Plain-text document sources
==================================================

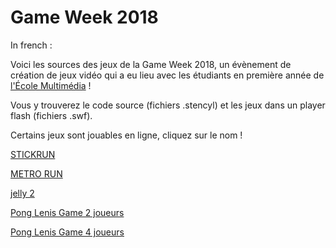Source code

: # Game Week 2018

In french :

Voici les sources des jeux de la Game Week 2018, un évènement de création de jeux vidéo qui a eu lieu avec les étudiants en première année de [l'École Multimédia](https://www.ecole-multimedia.com/) !

Vous y trouverez le code source (fichiers .stencyl) et les jeux dans un player flash (fichiers .swf).

Certains jeux sont jouables en ligne, cliquez sur le nom !

[STICKRUN](http://www.stencyl.com/game/play/38804)

[METRO RUN](http://www.stencyl.com/game/play/38823)

[jelly 2](http://www.stencyl.com/game/play/38821)

[Pong Lenis Game 2 joueurs](http://www.stencyl.com/game/play/38820)

[Pong Lenis Game 4 joueurs](http://www.stencyl.com/game/play/38822)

==================================================

◆ ACTIVITY
Could you write out the records again exactly, without any of their pictures?

◆ EXERCISE RESULT
Source code

: # Game Week 2018

In french :

Voici les sources des jeux de la Game Week 2018, un évènement de création de jeux vidéo qui a eu lieu avec les étudiants en première année de [l'École Multimédia](https://www.ecole-multimedia.com/) !

Vous y trouverez le code source (fichiers .stencyl) et les jeux dans un player flash (fichiers .swf).

Certains jeux sont jouables en ligne, cliquez sur le nom !

[STICKRUN](http://www.stencyl.com/game/play/38804)

[METRO RUN](http://www.stencyl.com/game/play/38823)

[jelly 2](http://www.stencyl.com/game/play/38821)

[Pong Lenis Game 2 joueurs](http://www.stencyl.com/game/play/38820)

[Pong Lenis Game 4 joueurs](http://www.stencyl.com/game/play/38822)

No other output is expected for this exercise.